Sources at the campus had feared that the firm’s restructuring could have a dramatic impact on its training facility, but few suspected Andersen would ditch the function altogether.

The firm is thought to be looking at several alternative uses for the college-style St. Charles campus, which will remain open but with a “drastically” scaled down staff. All that now keeps the facility open is a contract to train employees for Accenture Ltd., formerly Andersen Consulting until the two firms split at the end of 2000.

At the time of the divorce, Accenture struck a five-year deal to train some of its 60,000 employees at the site, which it said recently it planned to continue and for which it pays an estimated $50 million annually, according to one source.

The St. Charles training center has been the envy of the industry for its rigorous classes and professional atmosphere. Andersen bought the former home of a Catholic women’s college north of downtown St. Charles in 1970 to use as its Center for Professional Education.

After an $80 million expansion in the late 1980s, the 150-acre campus can accommodate 1,675 guests. Andersen spends about $240 million, or 6 percent of its U.S. revenue, on training, much of which went to finance the St. Charles campus.

Andersen sources at the campus said the firm has looked at a possible sale of the site, which is now valued in excess of $120 million. But potential buyers are hard to identify at present.

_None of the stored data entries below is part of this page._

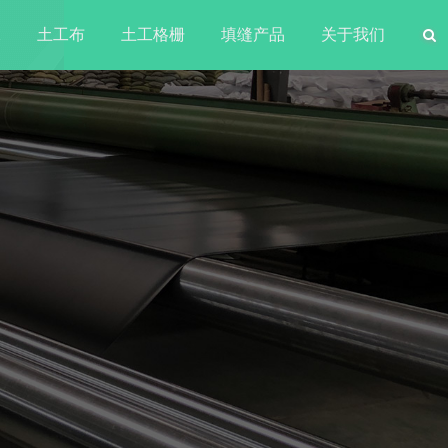
水
土工布
土工格栅
填缝产品
关于我们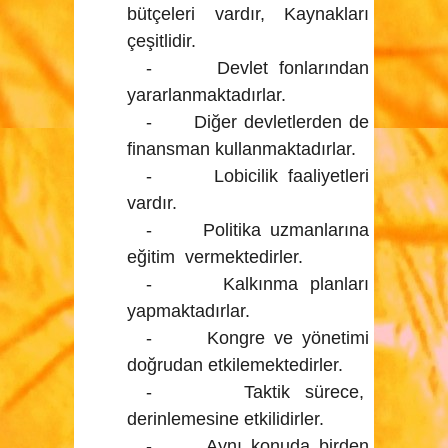
bütçeleri vardır, Kaynakları
çeşitlidir.
- Devlet fonlarından
yararlanmaktadırlar.
- Diğer devletlerden de
finansman kullanmaktadırlar.
- Lobicilik faaliyetleri
vardır.
- Politika uzmanlarına
eğitim vermektedirler.
- Kalkınma planları
yapmaktadırlar.
- Kongre ve yönetimi
doğrudan etkilemektedirler.
- Taktik sürece,
derinlemesine etkilidirler.
- Aynı konuda birden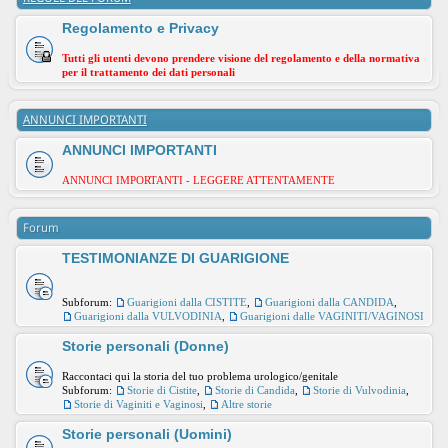
Regolamento e Privacy
Tutti gli utenti devono prendere visione del regolamento e della normativa
per il trattamento dei dati personali
ANNUNCI IMPORTANTI
ANNUNCI IMPORTANTI
ANNUNCI IMPORTANTI - LEGGERE ATTENTAMENTE
Forum
TESTIMONIANZE DI GUARIGIONE
Subforum:
Guarigioni dalla CISTITE
,
Guarigioni dalla CANDIDA
,
Guarigioni dalla VULVODINIA
,
Guarigioni dalle VAGINITI/VAGINOSI
Storie personali (Donne)
Raccontaci qui la storia del tuo problema urologico/genitale
Subforum:
Storie di Cistite
,
Storie di Candida
,
Storie di Vulvodinia
,
Storie di Vaginiti e Vaginosi
,
Altre storie
Storie personali (Uomini)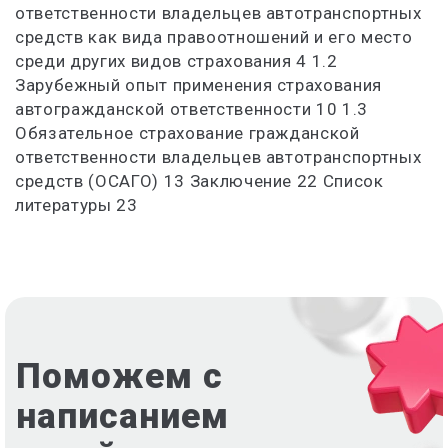
ответственности владельцев автотранспортных
средств как вида правоотношений и его место
среди других видов страхования 4 1.2
Зарубежный опыт применения страхования
автогражданской ответственности 10 1.3
Обязательное страхование гражданской
ответственности владельцев автотранспортных
средств (ОСАГО) 13 Заключение 22 Список
литературы 23
Поможем с
написанием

Andersen executives are said to be still formulating a long-term plan for the site, given its scale and the current Accenture services agreement. The firm is also looking at opt-out clauses for lease agreements for three nearby office blocks, which are now unlikely to be required for support and training staff.

Meanwhile Monday, Andersen’s lawyers continued to negotiate with the Justice Department in an effort to work out a resolution of the department’s obstruction case on terms the firm can accept.

And Andersen partners were expected Monday to agree formally to the dismissal of David Duncan, the partner in charge of the Enron audit team. Duncan’s decision last week to plead guilty to an obstruction of justice charge and agree to help federal prosecutors in their case against Andersen led the firm to rush to complete his dismissal.

Andersen had said Jan. 15 that it would dismiss Duncan for ordering the shredding of thousands of Enron-related documents. But the firm did not canvass its 1,700 partners, which is required as part of the complex dismissal process, until Wednesday, the day after Duncan pleaded guilty to a single felony charge.

Andersen spokesman Patrick Dorton said he did not have the results of the partnership vote, but it was expected to be overwhelmingly in favor of Duncan’s dismissal, given his admission that he tried to stall a government probe and his deal with federal prosecutors.

The completion of the vote among Andersen’s U.S. partners came as another piece of the firm’s network overseas broke away.

The Baltic affiliates of Andersen Worldwide have signed a memorandum of understanding with Ernst & Young to merge their operations, the accounting firms said Monday.

The merger follows similar moves in several other countries and regions. The merged company will keep the Ernst & Young name and will have about 250 employees and annual revenue of about $10 million.